## Prompt 1
Reproduce the passage on manufacturing the electronic component word for word, starting with "Further, the same" and going on through "on the surface of the second insulating portion 140.".

## Page excerpt
---

Next, a plurality of external electrodes, for example, a first primary external electrode 151, a second primary external electrode 151-1, a first secondary external electrode 152, and a second secondary external electrode 152-1 may each cover a part of the surface of the second insulating portion 140 while being electrically connected with one end and the other end of the coil patterns, respectively. Further, the external electrodes may extend from the surface of the second insulating portion 140 to the upper surface of the electronic component 100.

Meanwhile, the coil patterns and the external electrodes may be formed by a photoresist technique.

That is, a photoresist layer (not illustrated) is formed on the surface of the first insulating portion 120 and a region in which the coil patterns and the external electrodes are formed on the photoresist layer is patterned and then subjected to processes such as plating, thereby forming the coil patterns and the external electrodes.

If necessary, a similar method may be performed even when the coil pattern is formed in a plurality of layers.

Further, the same method may be performed even in the process of forming an external electrode portion 150 on the surface of the second insulating portion 140.

Next, a ferrite block 160 is provided in a region between the external electrodes and a lower surface of the ferrite block 160 may contact the surface of the second insulating portion 140.

In this case, the ferrite block 160 may be formed by curing slurry that is prepared by mixing ferrite powders and a binder with a solvent.

In particular, the slurry may include the ferrite powders having a grain size of 0.5 to 1 μm of 2 to 15 times with respect to a solvent mass and the binder of 0.02 to 1 times with respect to a solvent mass.

That is, in the slurry, a composition ratio of the ferrite powders, the binder, and the solvent may be 10 to 15:0.1 to 1:1 to 5.

---

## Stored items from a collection

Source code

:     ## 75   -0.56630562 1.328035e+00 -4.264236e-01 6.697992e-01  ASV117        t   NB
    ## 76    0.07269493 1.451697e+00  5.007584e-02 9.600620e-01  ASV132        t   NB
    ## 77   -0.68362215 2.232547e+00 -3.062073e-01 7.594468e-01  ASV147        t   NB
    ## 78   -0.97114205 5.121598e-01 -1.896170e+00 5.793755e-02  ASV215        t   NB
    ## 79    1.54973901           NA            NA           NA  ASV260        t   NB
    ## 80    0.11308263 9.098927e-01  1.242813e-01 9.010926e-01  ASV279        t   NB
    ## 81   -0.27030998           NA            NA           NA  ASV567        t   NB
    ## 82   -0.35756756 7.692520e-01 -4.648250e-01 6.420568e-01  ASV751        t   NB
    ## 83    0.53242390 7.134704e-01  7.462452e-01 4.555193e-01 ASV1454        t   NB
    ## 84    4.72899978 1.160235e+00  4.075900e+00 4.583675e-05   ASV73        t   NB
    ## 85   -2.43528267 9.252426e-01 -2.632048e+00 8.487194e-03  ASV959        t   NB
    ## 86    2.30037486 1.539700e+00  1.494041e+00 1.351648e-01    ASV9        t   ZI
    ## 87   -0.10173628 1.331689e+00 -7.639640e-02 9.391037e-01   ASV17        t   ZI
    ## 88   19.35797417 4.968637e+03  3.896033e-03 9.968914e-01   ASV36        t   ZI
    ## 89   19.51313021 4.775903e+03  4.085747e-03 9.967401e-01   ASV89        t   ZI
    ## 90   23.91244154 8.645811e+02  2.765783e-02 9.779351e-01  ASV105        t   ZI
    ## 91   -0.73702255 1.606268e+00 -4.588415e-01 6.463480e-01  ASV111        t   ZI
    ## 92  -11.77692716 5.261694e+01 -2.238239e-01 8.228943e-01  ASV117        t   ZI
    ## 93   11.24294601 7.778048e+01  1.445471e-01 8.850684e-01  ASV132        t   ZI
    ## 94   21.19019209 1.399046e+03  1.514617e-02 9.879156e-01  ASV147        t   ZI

---

## Prompt 2
Turn the lines of the records, starting with the line with "-0.56630562 1.328035e+00 -4.264236e-01" and going on through the line with "7.462452e-01 4.555193e-01 ASV1454", into a JSON list of strings with one string per line, leaving out blank lines.

## Answer box 1
Further, the same method may be performed even in the process of forming an external electrode portion 150 on the surface of the second insulating portion 140.

## Answer box 2
[
  ":     ## 75   -0.56630562 1.328035e+00 -4.264236e-01 6.697992e-01  ASV117        t   NB",
  "    ## 76    0.07269493 1.451697e+00  5.007584e-02 9.600620e-01  ASV132        t   NB",
  "    ## 77   -0.68362215 2.232547e+00 -3.062073e-01 7.594468e-01  ASV147        t   NB",
  "    ## 78   -0.97114205 5.121598e-01 -1.896170e+00 5.793755e-02  ASV215        t   NB",
  "    ## 79    1.54973901           NA            NA           NA  ASV260        t   NB",
  "    ## 80    0.11308263 9.098927e-01  1.242813e-01 9.010926e-01  ASV279        t   NB",
  "    ## 81   -0.27030998           NA            NA           NA  ASV567        t   NB",
  "    ## 82   -0.35756756 7.692520e-01 -4.648250e-01 6.420568e-01  ASV751        t   NB",
  "    ## 83    0.53242390 7.134704e-01  7.462452e-01 4.555193e-01 ASV1454        t   NB"
]